EXERCISE OBJECTIVE — The result should be a word-for-word retyping of the entries below, free of pictures.

EXERCISE INPUT —
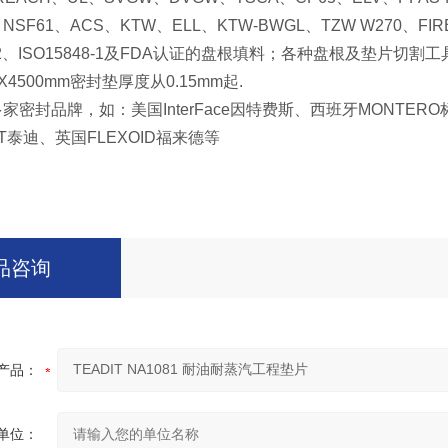
、
NSF61
、
ACS
、
KTW
、
ELL
、
KTW-BWGL
、
TZW W270
、
FIR
2
、
ISO15848-1
及
FDA
认证的盘根填料；各种盘根及垫片切割工
0X4500mm
密封垫厚度从
0.15mm
起
.
多家密封品牌，如：美国
InterFace
因特费斯、西班牙
MONTERO
T
泰迪、英国
FLEXOID
福来德等
品咨询
产品：
单位：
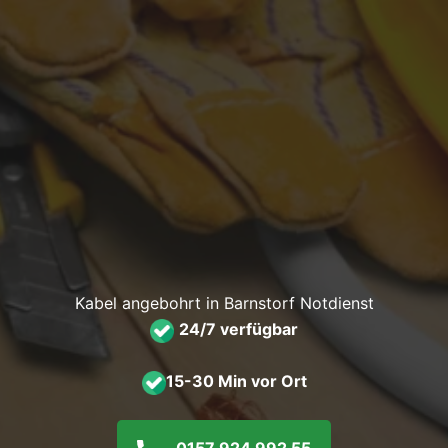
Kabel angebohrt in Barnstorf Notdienst
24/7 verfügbar
15-30 Min vor Ort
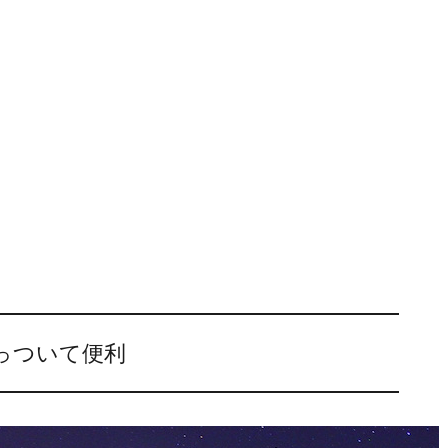
っついて便利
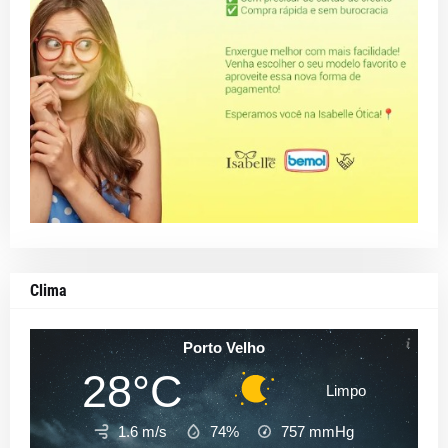
Clima
Porto Velho
28°C
Limpo
1.6 m/s
74%
757
mmHg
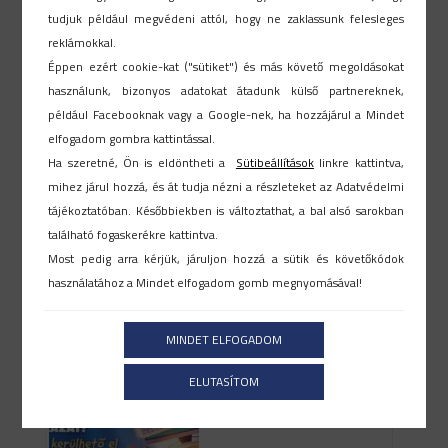
tudjuk például megvédeni attól, hogy ne zaklassunk felesleges
reklámokkal.
Éppen ezért cookie-kat ("sütiket") és más követő megoldásokat
Legutóbbi hírek
használunk, bizonyos adatokat átadunk külső partnereknek,
például Facebooknak vagy a Google-nek, ha hozzájárul a Mindet
elfogadom gombra kattintással.
Ha szeretné, Ön is eldöntheti a
Sütibeállítások
linkre kattintva,
mihez járul hozzá, és át tudja nézni a részleteket az Adatvédelmi
tájékoztatóban. Későbbiekben is változtathat, a bal alsó sarokban
található fogaskerékre kattintva.
Most pedig arra kérjük, járuljon hozzá a sütik és követőkódok
Megfelelő HR rendszer kiválasztása
használatához a Mindet elfogadom gomb megnyomásával!
2026-07-17
MINDET ELFOGADOM
ELUTASÍTOM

WRITTEN ANSWER —
、
NSF61
、
ACS
、
KTW
、
ELL
、
KTW-BWGL
、
TZW W270
、
FIR
2
、
ISO15848-1
及
FDA
认证的盘根填料；各种盘根及垫片切割工
0X4500mm
密封垫厚度从
0.15mm
起
.
多家密封品牌，如：美国
InterFace
因特费斯、西班牙
MONTERO
T
泰迪、英国
FLEXOID
福来德等
品咨询
产品：
单位：
Kabel angebohrt in Barnstorf Notdienst
24/7 verfügbar
15-30 Min vor Ort
っついて便利
Clima
Porto Velho
28°C
Limpo
1.6 m/s
74%
757
mmHg
tudjuk például megvédeni attól, hogy ne zaklassunk felesleges
reklámokkal.
Éppen ezért cookie-kat ("sütiket") és más követő megoldásokat
Legutóbbi hírek
használunk, bizonyos adatokat átadunk külső partnereknek,
például Facebooknak vagy a Google-nek, ha hozzájárul a Mindet
elfogadom gombra kattintással.
Ha szeretné, Ön is eldöntheti a
Sütibeállítások
linkre kattintva,
mihez járul hozzá, és át tudja nézni a részleteket az Adatvédelmi
tájékoztatóban. Későbbiekben is változtathat, a bal alsó sarokban
található fogaskerékre kattintva.
Most pedig arra kérjük, járuljon hozzá a sütik és követőkódok
Megfelelő HR rendszer kiválasztása
használatához a Mindet elfogadom gomb megnyomásával!
2026-07-17
MINDET ELFOGADOM
ELUTASÍTOM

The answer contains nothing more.